Additionally, Steinle said, organisers of decentralised trials need to make sure that just because they can now recruit participants from anywhere, that doesn’t mean they can ignore geography, which is an important social determinant of health, in recruiting a patient sample.

“This decentralised trial can have a wide swath,” she said. “But then are you going to lose some of the pieces in those particular neighbourhoods or that particular community? How does that all feed in?”

Ultimately the only solution is measurability and accountability.

“Now if we're saying we're still trying to target health equity, and we have decentralized trials, but we're still having less than 45% of equity within specific trials,” Swift said. “Well, guess what? The strategy didn't work, and now the tools actually didn't work as well. So we have to take a look at it from the top down approach on ensuring that we have to have a robust strategy on health equity from all types of environmental conditions.”

Meeting communities where they are

Health stakeholders have recently begun to understand the importance of reaching out to underserved communities during clinical trial recruitment. But understanding the importance is only a first step. Even more important is knowing how to reach out to these communities.

All three panellists discussed the importance of building community trust by working through members of the community or people who look like them.

“The messenger many times is more trusted than the message itself,” Buchanan said. “So we're looking to change messengers and partner with health care and industry folks so that the messengers are different and folks are a little more comfortable being engaged.”

Buchanan’s group, the Institute for eHealth Equity, is working with Morehouse School of Medicine to train health ministers – leaders of faith communities in underserved areas – who can help create a bridge of trust.

“If you're a relatively healthy person, but a faithful person that goes to church fairly regularly, you'll see your physician 20 minutes a year for your annual physical, but you'll spend 70 hours a year in church,” he said. “So where are we conducting decentralized trials and we can do them remotely in places that are more likely to be trusted by community members? I think that's key.”

Additionally, though, having researchers of colour leading the studies will go a long way. Buchanan’s group is working with Historically Black Colleges and Universities that have medical schools to encourage that participation. Similarly, Steinle has found that at Folx Health LGBTQ patients respond better to physicians who are themselves queer or who have deep-rooted experience working with queer communities.

Sharing data will garner trust

Above and beyond these tactics though, one very concrete thing that researchers can change is to take communities and community organisations seriously as partners.

“Typically you’ll find whoever has the NIH grant at the moment in the academic community is looking for participation in clinical research [from low-income communities]. And this is historically happened. And what are they offering in return? Right. Typically, it's a ham sandwich. We'll buy you lunch for your data, and we'll give you a ham sandwich. And so that drives this mistrust and continues to do so. And I would consider that maybe in the front hand of the slap and the back hand for me is that the data that flows from research, that community members and many times organisations are asked to help drive, none of that data is shared back with community-facing organisations that are embedded in underserved communities.”

Because community organizations are often much less well-funded than academic researchers, they aren’t able to get the same quality of data on their own.

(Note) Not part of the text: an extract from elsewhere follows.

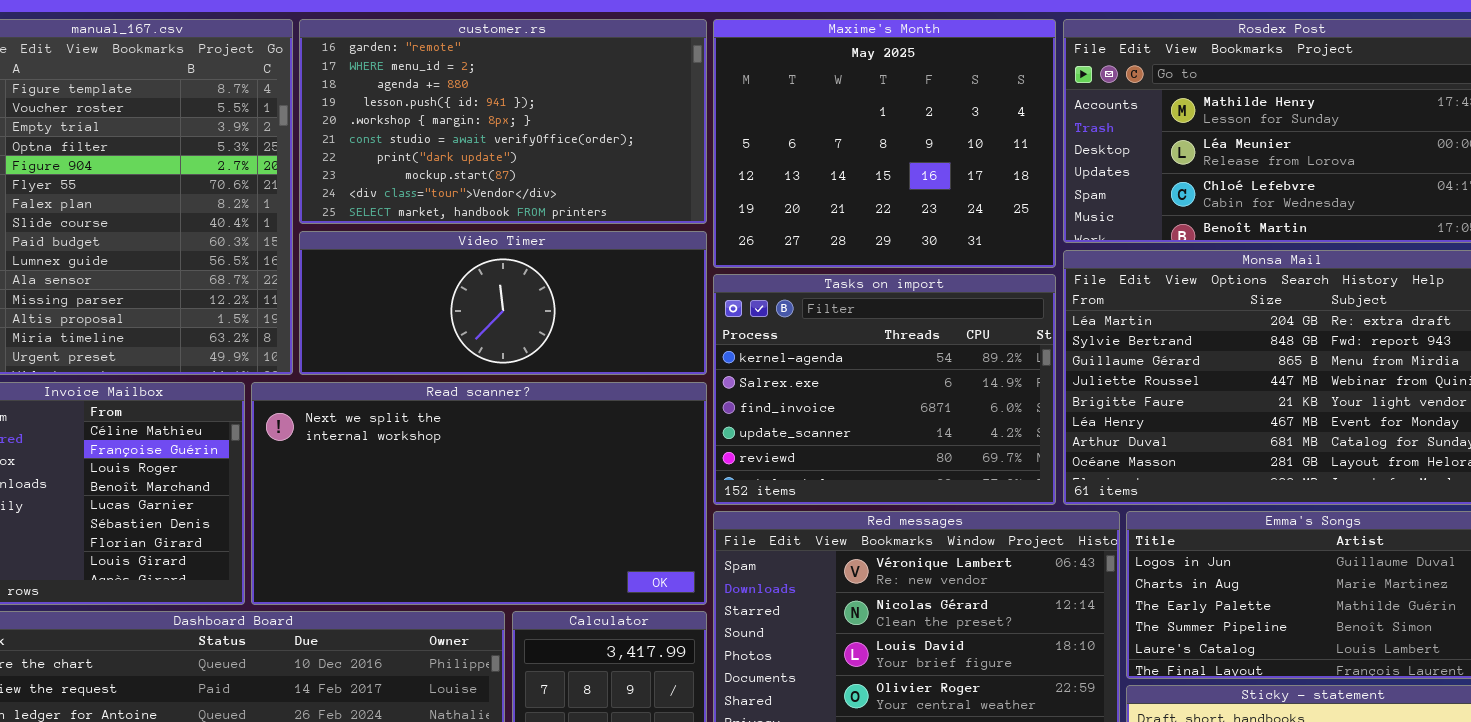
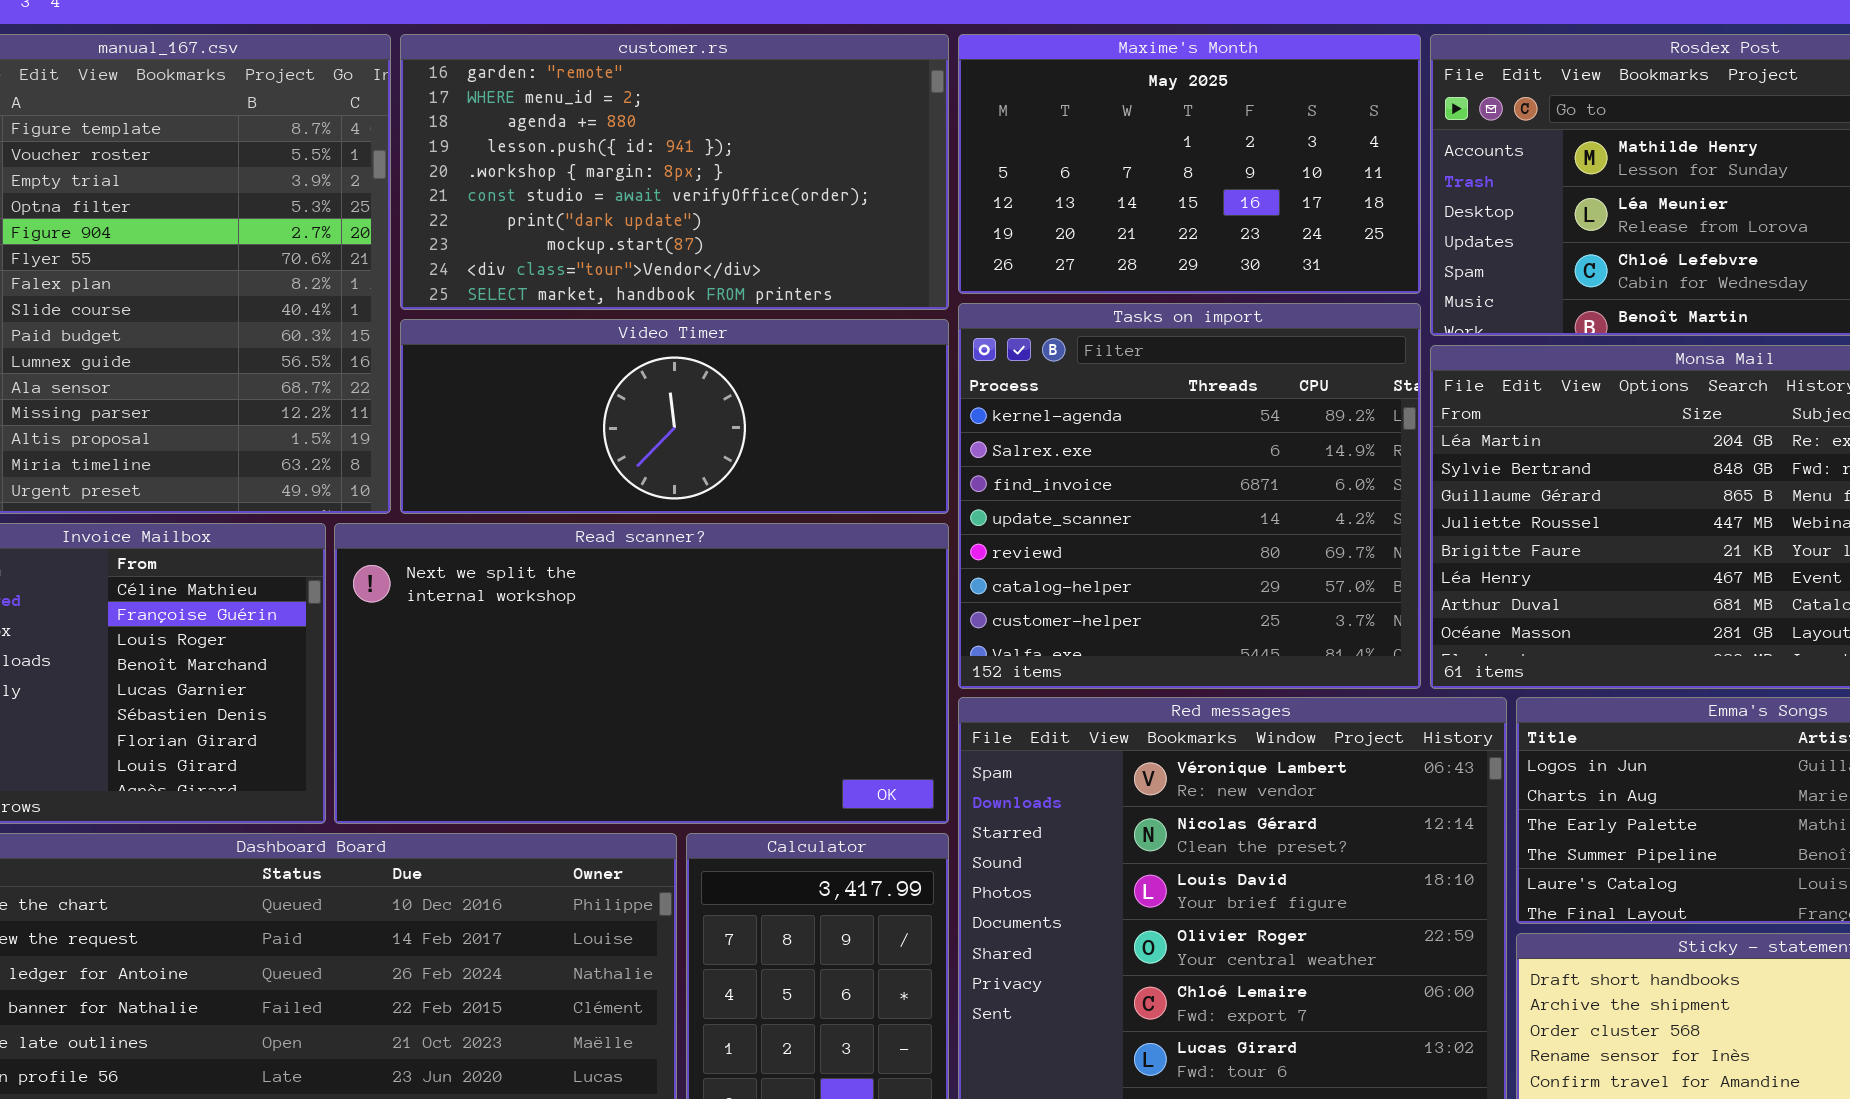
Maxime's Month: [713,19,1056,268] -> [958,34,1421,294], resized
Tasks on import: [713,274,1056,505] -> [958,303,1421,689], resized

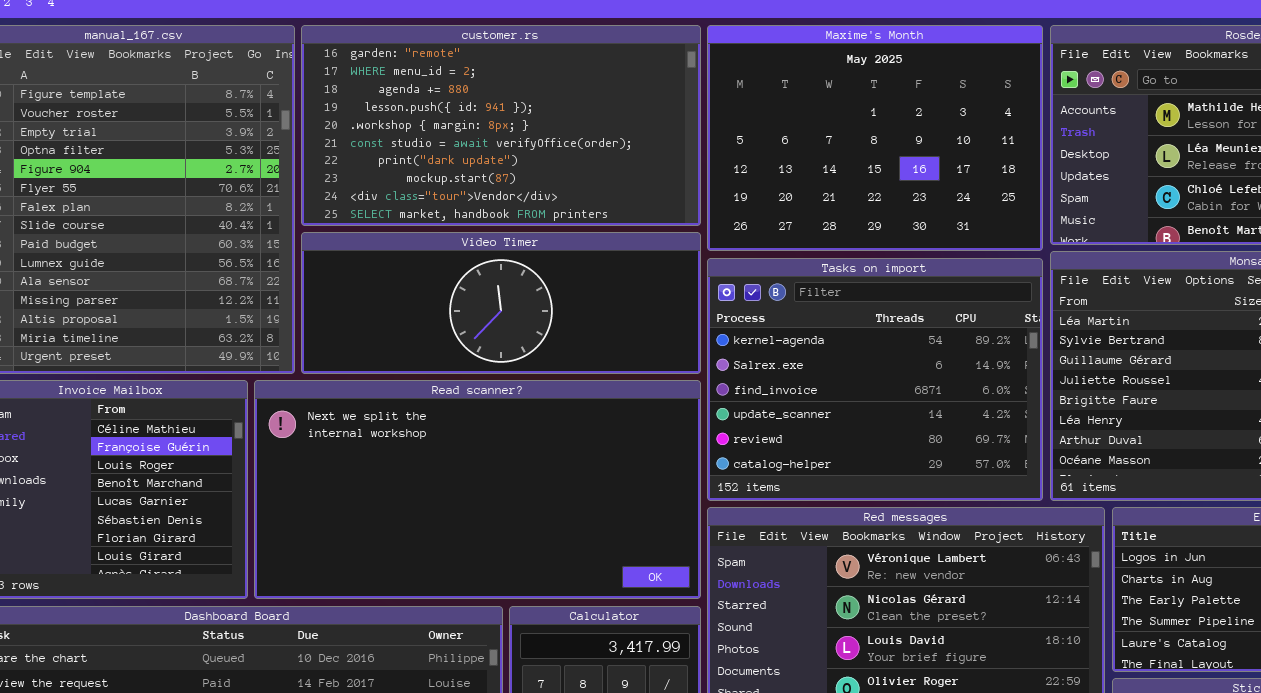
Maxime's Month: [958,34,1421,294] -> [707,25,1043,251], resized
Tasks on import: [958,303,1421,689] -> [707,258,1043,501], resized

Sharing that data would help researchers to build strong, lasting, equitable relationships with communities.

“The data piece of this is so critical,” Buchanan said, “how we share data back with communities so that community members and organisations that are embedded in communities historically who are liked and trusted by community members actually own and control their own data and are able to leverage that data to drive more dollars for themselves.”